Aunque parezca que no tiene relación, estos días he leído ‘Hacerse el sueco en las antípodas’, un libro de Mark McCrum que me prestó una amiga, donde se analiza comparativamente las especificidades y rarezas en distintas regiones del planeta, y que pretende ser un entretenido manual de ayuda para viajeros poco versados en la idiosincrasia del país que visitan: normas de urbanidad, hábitos exóticos, alimentos habituales, lenguaje no verbal, festividades más señaladas, aspectos religiosos, protocolo empresarial, conversaciones tabú, etc. La obra resulta también interesante desde la perspectiva inversa, porque permite descubrir qué costumbres nuestras son vistas como excéntricas desde la óptica de un anglosajón, o qué platos de la gastronomía ibérica les resultan sencillamente nauseabundos (algún día les contaré la incómoda experiencia que vivió mi padre, cuando decidió invitar a un catedrático de psiquiatría de Los Ángeles a una deliciosa comida en un célebre restaurante de la parte vieja gasteiztarra, echada a perder por culpa de unos txipirones en su tinta).
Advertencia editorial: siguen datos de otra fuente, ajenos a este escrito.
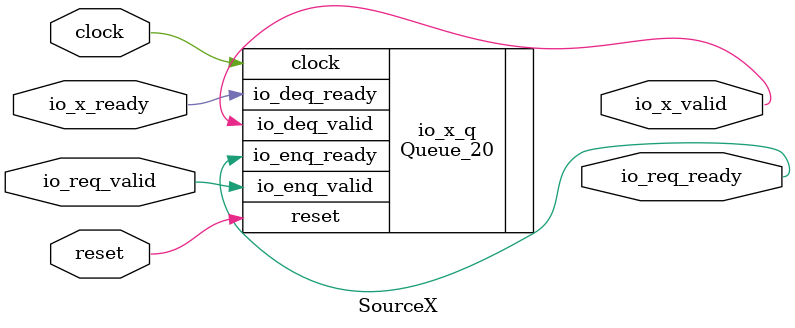
<source format=sv>
`ifndef RANDOMIZE
  `ifdef RANDOMIZE_REG_INIT
    `define RANDOMIZE
  `endif // RANDOMIZE_REG_INIT
`endif // not def RANDOMIZE
`ifndef RANDOMIZE
  `ifdef RANDOMIZE_MEM_INIT
    `define RANDOMIZE
  `endif // RANDOMIZE_MEM_INIT
`endif // not def RANDOMIZE

`ifndef RANDOM
  `define RANDOM $random
`endif // not def RANDOM

// Users can define 'PRINTF_COND' to add an extra gate to prints.
`ifndef PRINTF_COND_
  `ifdef PRINTF_COND
    `define PRINTF_COND_ (`PRINTF_COND)
  `else  // PRINTF_COND
    `define PRINTF_COND_ 1
  `endif // PRINTF_COND
`endif // not def PRINTF_COND_

// Users can define 'ASSERT_VERBOSE_COND' to add an extra gate to assert error printing.
`ifndef ASSERT_VERBOSE_COND_
  `ifdef ASSERT_VERBOSE_COND
    `define ASSERT_VERBOSE_COND_ (`ASSERT_VERBOSE_COND)
  `else  // ASSERT_VERBOSE_COND
    `define ASSERT_VERBOSE_COND_ 1
  `endif // ASSERT_VERBOSE_COND
`endif // not def ASSERT_VERBOSE_COND_

// Users can define 'STOP_COND' to add an extra gate to stop conditions.
`ifndef STOP_COND_
  `ifdef STOP_COND
    `define STOP_COND_ (`STOP_COND)
  `else  // STOP_COND
    `define STOP_COND_ 1
  `endif // STOP_COND
`endif // not def STOP_COND_

// Users can define INIT_RANDOM as general code that gets injected into the
// initializer block for modules with registers.
`ifndef INIT_RANDOM
  `define INIT_RANDOM
`endif // not def INIT_RANDOM

// If using random initialization, you can also define RANDOMIZE_DELAY to
// customize the delay used, otherwise 0.002 is used.
`ifndef RANDOMIZE_DELAY
  `define RANDOMIZE_DELAY 0.002
`endif // not def RANDOMIZE_DELAY

// Define INIT_RANDOM_PROLOG_ for use in our modules below.
`ifndef INIT_RANDOM_PROLOG_
  `ifdef RANDOMIZE
    `ifdef VERILATOR
      `define INIT_RANDOM_PROLOG_ `INIT_RANDOM
    `else  // VERILATOR
      `define INIT_RANDOM_PROLOG_ `INIT_RANDOM #`RANDOMIZE_DELAY begin end
    `endif // VERILATOR
  `else  // RANDOMIZE
    `define INIT_RANDOM_PROLOG_
  `endif // RANDOMIZE
`endif // not def INIT_RANDOM_PROLOG_

module SourceX(
  input  clock,
         reset,
         io_req_valid,
         io_x_ready,
  output io_req_ready,
         io_x_valid
);

  Queue_20 io_x_q (	// @[Decoupled.scala:375:21]
    .clock        (clock),
    .reset        (reset),
    .io_enq_valid (io_req_valid),
    .io_deq_ready (io_x_ready),
    .io_enq_ready (io_req_ready),
    .io_deq_valid (io_x_valid)
  );
endmodule


</source>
Descendiendo de las ramas por las que acabo de trepar, tal y como decía, el libro que ha originado esta digresión cuestiona la consolidación de la globalización y aborda el choque de culturas de una forma rigurosa pero desenfadada, incluso humorística. Sin embargo, entre sus páginas podemos descubrir un párrafo ciertamente deprimente para cualquier occidental que lo examine con un mínimo espíritu autocrítico. En el capítulo dedicado a costumbres y actitudes, titulado ‘Jeitinho y nyekulturny’, encontramos un apartado específicamente centrado en las personas mayores, donde puede leerse lo siguiente: “En la mayoría de sociedades fuera de Europa, los ancianos disfrutan de una muy alta consideración y se les trata con un gran respeto. Sólo en el sofisticado Occidente los ancianos están marginados, a pesar de que Europa lidera el mundo en cuanto a legislación contra la discriminación por edad”.
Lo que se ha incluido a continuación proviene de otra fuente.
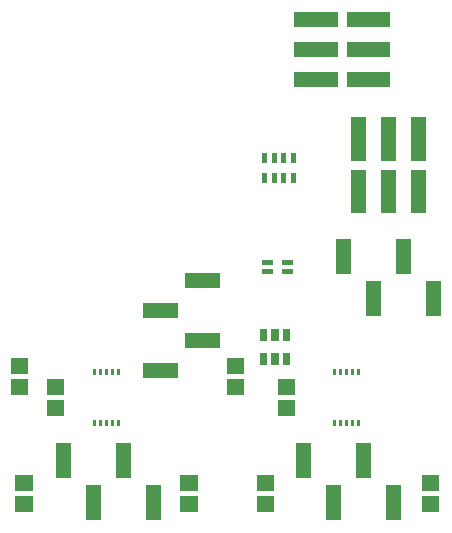
<source format=gbr>
G04 start of page 10 for group -4015 idx -4015 *
G04 Title: (unknown), toppaste *
G04 Creator: pcb 20140316 *
G04 CreationDate: Wed 30 Mar 2016 07:58:56 PM GMT UTC *
G04 For: ndholmes *
G04 Format: Gerber/RS-274X *
G04 PCB-Dimensions (mil): 2100.00 2700.00 *
G04 PCB-Coordinate-Origin: lower left *
%MOIN*%
%FSLAX25Y25*%
%LNTOPPASTE*%
%ADD73R,0.0100X0.0100*%
%ADD72R,0.0167X0.0167*%
%ADD71R,0.0500X0.0500*%
%ADD70R,0.0240X0.0240*%
%ADD69R,0.0512X0.0512*%
G54D69*X34607Y100457D02*X35393D01*
X34607Y107543D02*X35393D01*
X91107Y61457D02*X91893D01*
X91107Y68543D02*X91893D01*
X46607Y100543D02*X47393D01*
X46607Y93457D02*X47393D01*
X171607Y61457D02*X172393D01*
X171607Y68543D02*X172393D01*
X116607Y61457D02*X117393D01*
X116607Y68543D02*X117393D01*
X36107Y61457D02*X36893D01*
X36107Y68543D02*X36893D01*
G54D70*X124000Y118800D02*Y117200D01*
X120100Y118800D02*Y117200D01*
X116200Y118800D02*Y117200D01*
Y110600D02*Y109000D01*
X120100Y110600D02*Y109000D01*
X124000Y110600D02*Y109000D01*
G54D69*X106607Y100457D02*X107393D01*
X106607Y107543D02*X107393D01*
X123607Y100543D02*X124393D01*
X123607Y93457D02*X124393D01*
G54D71*X78587Y106000D02*X85240D01*
X92760Y116000D02*X99413D01*
X78587Y126000D02*X85240D01*
X92760Y136000D02*X99413D01*
G54D72*X116776Y171087D02*Y169217D01*
X119925Y171087D02*Y169217D01*
X123075Y171087D02*Y169217D01*
X126224Y171087D02*Y169217D01*
Y177783D02*Y175913D01*
X123075Y177783D02*Y175913D01*
X119925Y177783D02*Y175913D01*
X116776Y177783D02*Y175913D01*
X116717Y142075D02*X118587D01*
X116717Y138925D02*X118587D01*
X123413D02*X125283D01*
X123413Y142075D02*X125283D01*
G54D71*X143000Y147413D02*Y140760D01*
X153000Y133240D02*Y126587D01*
X163000Y147413D02*Y140760D01*
X173000Y133240D02*Y126587D01*
X129500Y79413D02*Y72760D01*
X139500Y65240D02*Y58587D01*
X149500Y79413D02*Y72760D01*
X159500Y65240D02*Y58587D01*
X49500Y79499D02*Y72846D01*
X59500Y65326D02*Y58673D01*
X69500Y79499D02*Y72846D01*
X79500Y65326D02*Y58673D01*
X129016Y223000D02*X138504D01*
X129016Y213000D02*X138504D01*
X129016Y203000D02*X138504D01*
X146496D02*X155984D01*
X146496Y213000D02*X155984D01*
X146496Y223000D02*X155984D01*
X148000Y170504D02*Y161016D01*
X158000Y170504D02*Y161016D01*
X168000Y170504D02*Y161016D01*
Y187984D02*Y178496D01*
X158000Y187984D02*Y178496D01*
X148000Y187984D02*Y178496D01*
G54D73*X60063Y89000D02*Y88000D01*
X62031Y89000D02*Y88000D01*
X64000Y89000D02*Y88000D01*
X65969Y89000D02*Y88000D01*
X67937Y89000D02*Y88000D01*
Y106000D02*Y105000D01*
X65969Y106000D02*Y105000D01*
X64000Y106000D02*Y105000D01*
X62031Y106000D02*Y105000D01*
X60063Y106000D02*Y105000D01*
X140063Y89000D02*Y88000D01*
X142031Y89000D02*Y88000D01*
X144000Y89000D02*Y88000D01*
X145969Y89000D02*Y88000D01*
X147937Y89000D02*Y88000D01*
Y106000D02*Y105000D01*
X145969Y106000D02*Y105000D01*
X144000Y106000D02*Y105000D01*
X142031Y106000D02*Y105000D01*
X140063Y106000D02*Y105000D01*
M02*

</source>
Sin duda, el pintor, viajero y escritor británico da en el clavo. Se nos llena la boca hablando sobre el estado del bienestar en las sociedades inclusivas, pero tenemos arrinconada a una cuarta parte de la población por el mero hecho de haber alcanzado determinada edad (un colectivo, por cierto, que será proporcionalmente mayor a medida que aumente la esperanza de vida). Parece que no les hemos reservado ningún rol en el mundo en que vivimos. En este sentido, limitar la dignificación de los mayores a un mero debate sobre pensiones supone un reduccionismo insultante, pues acota su reconocimiento a lo que fueron y no a lo que son. Deben garantizarse unas jubilaciones dignas, por supuesto, pero resulta igualmente importante el aseguramiento de una dignidad que va más allá de lo material: respeto personal y colectivo, valoración de su perspectiva, reforzamiento de su posición familiar, integración en las nuevas dinámicas sociales y tecnológicas, puesta en valor de su experiencia vital y profesional… Sin ir más lejos, actualmente seguimos recibiendo increíbles imágenes desde el telescopio espacial Hubble gracias a la sabiduría de un grupo de jubilados. Como recomendaba Khalil Gibran, “buscad el consejo de los ancianos, pues sus ojos han visto el rostro de los años y sus oídos han escuchado las voces de la vida”.